Lisa and I arrived around 1 o'clock, and started our visit with a quick trip to the gift shop. I know, I know - but, this is a truly excellent shop. I picked up a couple of $6 grocery tote bags - perfect stocking stuffers - and a fantastic (and challenging) trivia game called Foodie Fight. I also spied a truly gorgeous cookbook called Country Cooking of France, which is going on my Christmas list.

Since it was lunchtime, and since we needed fortification for our planned walk, we decided to have lunch next. The line snakes around the tiny cafe in a circle, which gave us ample opportunity to scope out all that was on offer. I grabbed a jar of cucumber pickles from the shelf, and thought seriously about the cow-printed tea towels and teeny coffee cakes. Also available: the decidedly not local but truly delicious Rancho Gordo heirloom beans.

We finally made it up to the counter, where we ordered the bologna sandwich with pickles, zucchini fritatta, caramel apple, apple custard tart, and two big, steaming cups of coffee. We camped out at a picnic table outside and wolfed down our feast.

The homemade bologna was the best bologna I have ever tasted - light in texture, tangy and meaty in flavor, and layered on a fluffy piece of focaccia spread with strong mustard. The apple tart was a bit too sweet, but the cookie crumble crust on the bottom was salty enough to cut the sugar. The caramel apple, served on a twig, was deliciously smoky, if tooth-crackingly tough to bite into. All in all, a good lunch.

Finally, filled with lunchtime goodness, we set off on a walk around the property. We walked past the private dining room, where the staff were setting up for a wedding, arranging flowers and building a chuppah out of twigs and berries from the farm and surrounding park. We saw a fallow vegetable field, walked past the dairy cows relaxing in their pasture, and paid a visit to the chickens, who gathered around our feet, pecking gently at our toes in search of a snack.

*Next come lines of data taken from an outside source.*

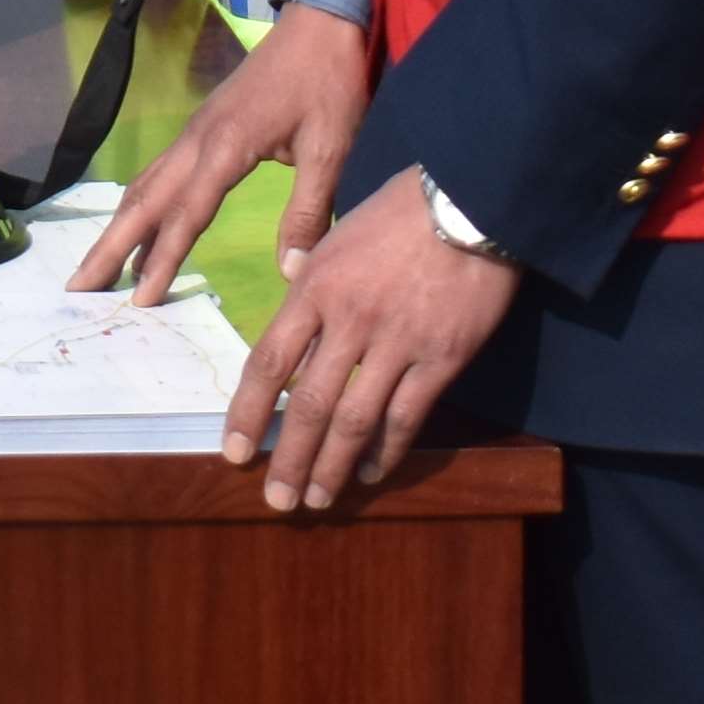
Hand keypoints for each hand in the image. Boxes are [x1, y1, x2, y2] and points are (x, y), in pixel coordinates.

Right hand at [75, 1, 366, 294]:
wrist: (320, 23)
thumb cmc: (329, 84)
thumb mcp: (331, 148)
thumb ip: (308, 212)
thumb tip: (291, 274)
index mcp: (226, 145)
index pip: (186, 213)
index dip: (162, 258)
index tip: (140, 300)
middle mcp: (196, 139)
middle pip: (143, 200)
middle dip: (109, 247)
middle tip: (77, 289)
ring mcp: (194, 131)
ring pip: (145, 186)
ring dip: (118, 228)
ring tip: (97, 271)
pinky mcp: (201, 129)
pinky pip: (160, 174)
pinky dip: (141, 208)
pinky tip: (140, 230)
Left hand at [217, 170, 520, 511]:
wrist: (468, 202)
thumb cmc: (398, 213)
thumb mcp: (339, 234)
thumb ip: (313, 273)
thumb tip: (290, 287)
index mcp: (314, 288)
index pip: (268, 363)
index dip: (248, 413)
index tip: (235, 452)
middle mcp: (347, 321)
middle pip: (307, 404)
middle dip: (289, 459)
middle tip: (277, 501)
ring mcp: (395, 344)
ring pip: (353, 420)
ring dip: (332, 467)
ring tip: (319, 499)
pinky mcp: (440, 359)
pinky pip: (406, 417)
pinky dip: (386, 452)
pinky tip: (371, 472)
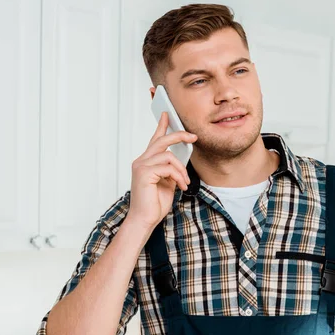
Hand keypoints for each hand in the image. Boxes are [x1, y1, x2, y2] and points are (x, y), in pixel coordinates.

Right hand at [127, 111, 197, 229]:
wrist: (145, 219)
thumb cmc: (154, 203)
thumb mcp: (168, 182)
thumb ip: (171, 169)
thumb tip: (180, 161)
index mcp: (146, 162)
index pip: (155, 140)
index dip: (162, 127)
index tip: (168, 115)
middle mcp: (141, 161)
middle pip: (162, 141)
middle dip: (179, 135)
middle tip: (193, 137)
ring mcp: (141, 166)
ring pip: (168, 156)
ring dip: (181, 169)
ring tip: (184, 182)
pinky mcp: (144, 173)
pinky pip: (168, 167)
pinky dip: (178, 176)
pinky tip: (181, 186)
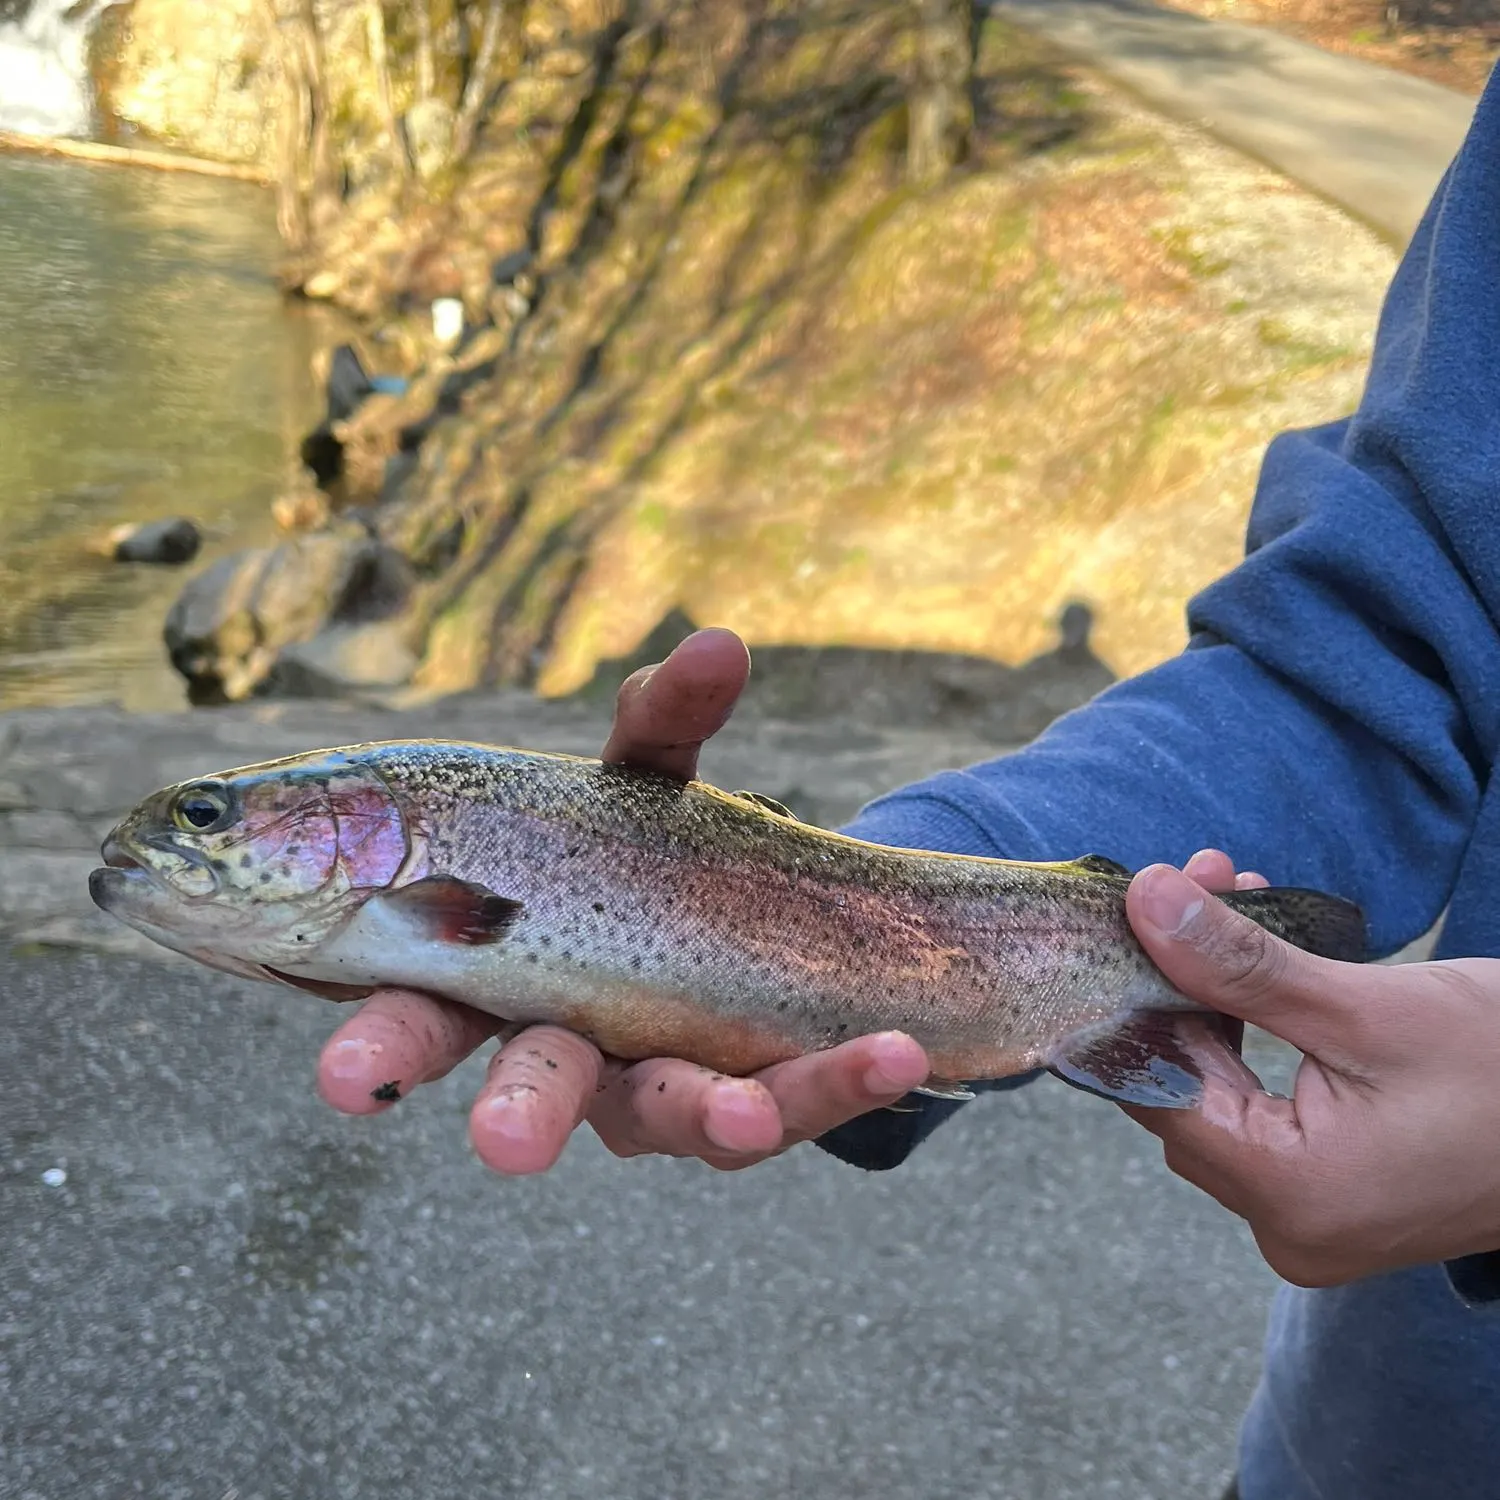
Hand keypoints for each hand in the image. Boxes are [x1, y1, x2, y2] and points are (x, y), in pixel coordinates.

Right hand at [316, 626, 930, 1172]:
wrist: (753, 928)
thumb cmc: (655, 859)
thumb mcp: (653, 785)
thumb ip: (664, 722)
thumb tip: (720, 644)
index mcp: (497, 968)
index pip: (419, 1010)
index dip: (379, 1046)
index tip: (344, 1081)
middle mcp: (563, 1042)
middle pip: (526, 1084)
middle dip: (514, 1113)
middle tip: (503, 1148)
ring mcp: (653, 1088)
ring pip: (666, 1113)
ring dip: (705, 1111)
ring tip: (744, 1111)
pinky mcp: (741, 1107)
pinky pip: (787, 1100)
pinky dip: (835, 1077)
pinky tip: (894, 1054)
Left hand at [1122, 855, 1499, 1286]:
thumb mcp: (1368, 1006)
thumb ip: (1241, 962)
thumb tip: (1143, 899)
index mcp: (1291, 1196)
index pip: (1153, 1091)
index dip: (1126, 998)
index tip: (1120, 914)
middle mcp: (1288, 1224)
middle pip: (1181, 1085)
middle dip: (1176, 978)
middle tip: (1190, 882)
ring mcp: (1310, 1215)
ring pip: (1217, 1087)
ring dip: (1213, 992)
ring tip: (1226, 894)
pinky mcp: (1332, 1190)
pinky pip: (1259, 1104)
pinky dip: (1249, 1029)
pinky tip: (1255, 954)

Just past the chickens were a flock of pure-white ducks and a few gigantic pigs. These guys had to be at least three hundred pounds each. As we approached, I remembered the bologna sandwich and started feeling a bit, well, guilty. But then I realized how happy the pigs were, rooting around in their trough, enjoying the sunshine, wandering at will, and realized it was not only the best-tasting bologna I'd ever eaten - it was also probably the most ethically sound.

All in all, that was the prevailing lesson of the day. Seeing where your food comes from, spending time with it, smelling the earth out of which it grew, picking your way across the field where it was raised - it makes you that much more appreciative of it, and far more aware of the impact your choices have. The peace of mind you gain by understanding how your food was produced cannot be overstated. Yes, it can be expensive and a bit of a hassle to eat locally and humanely, but if you can afford the little bit of extra money and a little bit more extra time, it truly is worth it.